**Instruções do exercício**.
A. Segundo o texto sobre o arrendamento, a que atividade se destinava o contrato celebrado entre as partes?
B. Reproduza o trecho do texto sobre o arrendamento que vai de "Contrato que se" até "do respetivo clausulado).".
C. Prossiga o texto sobre o arrendamento a partir do ponto em que termina.

**Texto fornecido**.
______________________________

Motivação dos factos provados:
Atendeu-se ao conjunto de prova produzida pelos demandantes, designadamente às declarações da demandante e aos documentos que juntaram aos autos e que não foram impugnados.
Fundamentação de direito: Entre as partes foi celebrado um contrato escrito de arrendamento não habitacional, com prazo certo, e que se destinava ao exercício da atividade de comércio de oficina e reparação de automóvel.
Contrato que se regia pelas regras relativas ao arrendamento previstas no Código Civil, doravante designado simplesmente C. Civ., e pelo Novo Regime do Arrendamento Urbano, aprovado pela Lei n.º 6/2006, de 27 de fevereiro (embora neste tipo de contratos, para fins não habitacionais, haja grande liberdade contratual no estabelecimento do respetivo clausulado).
Deste contrato, emergem direitos e obrigações para ambas as partes, entre as mais relevantes, ao senhorio entregar e proporcionar o gozo da coisa, nas devidas condições e para o fim a que se destina, no caso, a atividade comercial, e ao arrendatário, entre outras obrigações, a de pagar a correspondente retribuição, (cf. artigos 1022º, 1023º, 1069º,1031º e 1038º do C. Civ).
Mas o demandado não cumpriu integralmente com esta sua obrigação, na medida em que à data em que desocupou o locado se encontravam rendas em dívida e não pagou as rendas correspondentes ao período de aviso prévio a que legal e contratualmente se encontrava vinculado por força da denúncia do contrato (cf. n.º 2 da cláusula Quarta e cláusula Décima-quarta do contrato de arrendamentoe artigo 1100º do C. Civ.).

______________________________

[Excerto de um conjunto de dados]
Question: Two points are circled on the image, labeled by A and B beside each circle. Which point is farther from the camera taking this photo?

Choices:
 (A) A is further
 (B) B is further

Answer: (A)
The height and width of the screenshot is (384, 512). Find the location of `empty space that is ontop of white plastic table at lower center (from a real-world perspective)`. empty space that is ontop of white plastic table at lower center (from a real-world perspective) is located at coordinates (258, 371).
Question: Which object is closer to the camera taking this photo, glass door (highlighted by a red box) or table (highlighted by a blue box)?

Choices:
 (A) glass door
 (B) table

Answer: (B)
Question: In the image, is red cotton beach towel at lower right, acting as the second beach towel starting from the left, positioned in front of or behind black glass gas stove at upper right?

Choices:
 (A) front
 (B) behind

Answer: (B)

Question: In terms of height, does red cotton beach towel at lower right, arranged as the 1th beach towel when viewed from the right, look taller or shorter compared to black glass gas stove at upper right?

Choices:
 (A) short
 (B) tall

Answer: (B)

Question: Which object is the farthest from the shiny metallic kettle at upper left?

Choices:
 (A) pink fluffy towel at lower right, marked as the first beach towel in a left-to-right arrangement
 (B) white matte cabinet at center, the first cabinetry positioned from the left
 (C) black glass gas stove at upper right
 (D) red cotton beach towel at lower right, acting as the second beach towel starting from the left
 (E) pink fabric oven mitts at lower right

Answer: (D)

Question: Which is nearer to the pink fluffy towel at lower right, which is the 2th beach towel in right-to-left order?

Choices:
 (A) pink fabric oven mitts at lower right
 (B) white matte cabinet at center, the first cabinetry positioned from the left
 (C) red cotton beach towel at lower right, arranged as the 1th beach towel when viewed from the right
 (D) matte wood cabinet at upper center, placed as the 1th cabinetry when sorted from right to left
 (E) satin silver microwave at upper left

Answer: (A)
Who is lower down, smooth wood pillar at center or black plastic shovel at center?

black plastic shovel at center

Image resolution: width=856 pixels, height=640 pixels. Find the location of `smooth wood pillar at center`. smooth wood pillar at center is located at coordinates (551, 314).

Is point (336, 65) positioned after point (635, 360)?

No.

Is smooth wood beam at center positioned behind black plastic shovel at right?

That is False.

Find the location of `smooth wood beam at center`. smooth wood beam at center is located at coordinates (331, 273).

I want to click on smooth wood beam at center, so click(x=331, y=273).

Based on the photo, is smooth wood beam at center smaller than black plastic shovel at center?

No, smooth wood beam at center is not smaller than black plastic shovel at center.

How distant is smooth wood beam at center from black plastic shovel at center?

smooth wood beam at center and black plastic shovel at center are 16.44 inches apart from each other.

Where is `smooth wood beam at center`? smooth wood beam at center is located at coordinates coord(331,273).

______________________________

**Conjunto de respostas**.
A. Ao exercício da atividade de comércio de oficina e reparação de automóvel.

B.
Contrato que se regia pelas regras relativas ao arrendamento previstas no Código Civil, doravante designado simplesmente C. Civ., e pelo Novo Regime do Arrendamento Urbano, aprovado pela Lei n.º 6/2006, de 27 de fevereiro (embora neste tipo de contratos, para fins não habitacionais, haja grande liberdade contratual no estabelecimento do respetivo clausulado).

C.
De facto, nos termos do nº 2 da cláusula Quarta e nº 3 do artigo 1098º do C. Civ., aplicável por força do disposto no nº 2 do artigo 1100º do mesmo diploma, após seis meses de duração efetiva do contrato, o arrendatário pode denunciá-lo a todo o tempo, mediante comunicação ao senhorio com uma antecedência não inferior a 120 dias do termo pretendido do contrato, produzindo essa denúncia efeitos no final de um mês do calendário gregoriano. A inobservância da antecedência prevista acima não obsta à cessação do contrato, mas obriga ao pagamento das rendas correspondentes ao período de pré-aviso em falta.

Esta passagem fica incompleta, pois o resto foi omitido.